**Texte présenté**
Le risque doit être suffisamment caractérisé en tenant compte du classement UICN des espèces protégées (CE, 30 mai 2024, n°465464). Par une décision n°465464 du 30 mai 2024, le Conseil d’Etat a jugé que l’état de conservation de l’espèce doit être apprécié en fonction de son classement UICN :

« 5. En estimant, pour juger que le pétitionnaire n’était pas tenu de présenter la demande de dérogation prévue à l’article L. 411-2 du code de l’environnement, que le busard cendré était une espèce protégée considérée comme  » nicheur quasi-menacé au niveau national  » et comme seulement  » vulnérable  » en Nord-Pas-de-Calais alors que celui-ci figure sur la liste rouge des oiseaux nicheurs de l’Union internationale pour la conservation de la nature, qui avait été produite devant elle, parmi les espèces  » en danger critique d’extinction  » sur cette partie du territoire, la cour administrative d’appel a dénaturé les pièces du dossier qui lui était soumis. » (nous soulignons)

**Consigne**
Dites si chacune des affirmations suivantes concorde avec le texte sur la décision du Conseil d’État, en répondant par oui ou par non et en citant textuellement les mots qui tranchent. (a) La décision citée a été rendue le 30 mai 2024. (b) D’après la liste rouge de l’UICN, le busard cendré n’est que « vulnérable » en Nord-Pas-de-Calais. (c) Le Conseil d’État estime que la cour administrative d’appel a dénaturé les pièces du dossier.

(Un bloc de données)

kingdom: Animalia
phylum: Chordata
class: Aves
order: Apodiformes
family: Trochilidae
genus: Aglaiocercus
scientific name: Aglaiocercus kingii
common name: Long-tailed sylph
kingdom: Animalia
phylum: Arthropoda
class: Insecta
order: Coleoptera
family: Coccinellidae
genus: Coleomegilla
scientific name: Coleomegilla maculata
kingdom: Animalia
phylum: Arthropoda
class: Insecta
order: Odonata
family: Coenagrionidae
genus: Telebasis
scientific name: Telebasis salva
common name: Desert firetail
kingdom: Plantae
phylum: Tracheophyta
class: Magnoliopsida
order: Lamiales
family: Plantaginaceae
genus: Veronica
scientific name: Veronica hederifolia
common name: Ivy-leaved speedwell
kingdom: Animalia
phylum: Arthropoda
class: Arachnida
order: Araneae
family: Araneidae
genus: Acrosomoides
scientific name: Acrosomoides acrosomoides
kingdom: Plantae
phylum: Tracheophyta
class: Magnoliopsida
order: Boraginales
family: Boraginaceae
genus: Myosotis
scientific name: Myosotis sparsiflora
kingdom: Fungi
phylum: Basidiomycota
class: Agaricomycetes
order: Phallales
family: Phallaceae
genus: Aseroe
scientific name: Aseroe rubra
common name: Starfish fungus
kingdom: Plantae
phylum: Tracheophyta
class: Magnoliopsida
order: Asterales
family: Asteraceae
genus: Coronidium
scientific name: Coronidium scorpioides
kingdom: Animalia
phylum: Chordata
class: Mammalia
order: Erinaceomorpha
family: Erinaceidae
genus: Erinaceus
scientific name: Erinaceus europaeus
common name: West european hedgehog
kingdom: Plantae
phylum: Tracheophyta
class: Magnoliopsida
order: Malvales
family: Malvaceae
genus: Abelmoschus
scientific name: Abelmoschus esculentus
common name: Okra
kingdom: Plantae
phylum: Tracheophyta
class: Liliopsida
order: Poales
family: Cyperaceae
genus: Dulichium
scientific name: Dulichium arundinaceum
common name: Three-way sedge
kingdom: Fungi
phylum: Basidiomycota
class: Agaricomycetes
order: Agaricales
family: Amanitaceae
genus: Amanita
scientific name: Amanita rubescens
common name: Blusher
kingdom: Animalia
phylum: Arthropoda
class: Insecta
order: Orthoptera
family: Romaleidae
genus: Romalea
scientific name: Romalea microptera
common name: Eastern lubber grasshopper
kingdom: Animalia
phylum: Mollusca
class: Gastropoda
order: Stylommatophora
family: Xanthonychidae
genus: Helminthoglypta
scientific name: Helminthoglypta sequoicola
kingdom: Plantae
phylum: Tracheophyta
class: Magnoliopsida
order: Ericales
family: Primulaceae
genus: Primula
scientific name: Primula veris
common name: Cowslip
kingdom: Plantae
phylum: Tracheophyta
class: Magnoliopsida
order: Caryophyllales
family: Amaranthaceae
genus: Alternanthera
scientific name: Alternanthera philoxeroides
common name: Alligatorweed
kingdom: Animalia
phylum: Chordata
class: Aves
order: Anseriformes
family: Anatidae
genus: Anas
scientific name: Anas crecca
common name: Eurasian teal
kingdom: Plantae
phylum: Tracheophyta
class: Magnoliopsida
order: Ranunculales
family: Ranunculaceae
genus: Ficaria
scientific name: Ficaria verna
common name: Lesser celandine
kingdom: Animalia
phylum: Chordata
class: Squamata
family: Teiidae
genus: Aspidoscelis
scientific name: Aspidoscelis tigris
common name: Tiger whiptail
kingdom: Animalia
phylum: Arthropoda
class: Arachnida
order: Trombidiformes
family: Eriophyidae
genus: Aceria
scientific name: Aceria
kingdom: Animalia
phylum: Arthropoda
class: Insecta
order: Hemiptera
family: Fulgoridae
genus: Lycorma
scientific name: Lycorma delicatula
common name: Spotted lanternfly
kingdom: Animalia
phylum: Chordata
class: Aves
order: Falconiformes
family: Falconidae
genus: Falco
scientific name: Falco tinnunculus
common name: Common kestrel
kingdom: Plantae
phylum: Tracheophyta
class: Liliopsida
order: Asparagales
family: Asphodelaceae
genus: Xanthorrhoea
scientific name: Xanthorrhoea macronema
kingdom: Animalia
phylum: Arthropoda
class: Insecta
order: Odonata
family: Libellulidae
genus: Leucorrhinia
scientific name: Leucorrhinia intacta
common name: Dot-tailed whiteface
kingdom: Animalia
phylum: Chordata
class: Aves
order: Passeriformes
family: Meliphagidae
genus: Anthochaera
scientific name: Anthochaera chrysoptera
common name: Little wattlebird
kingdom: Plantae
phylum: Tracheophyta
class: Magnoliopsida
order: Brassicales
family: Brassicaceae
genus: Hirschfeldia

**Corrigé**
(a) Oui : « Par une décision n°465464 du 30 mai 2024 ».
(b) Non : la liste rouge le range parmi les espèces « en danger critique d’extinction » « sur cette partie du territoire ».
(c) Oui : « la cour administrative d’appel a dénaturé les pièces du dossier qui lui était soumis ».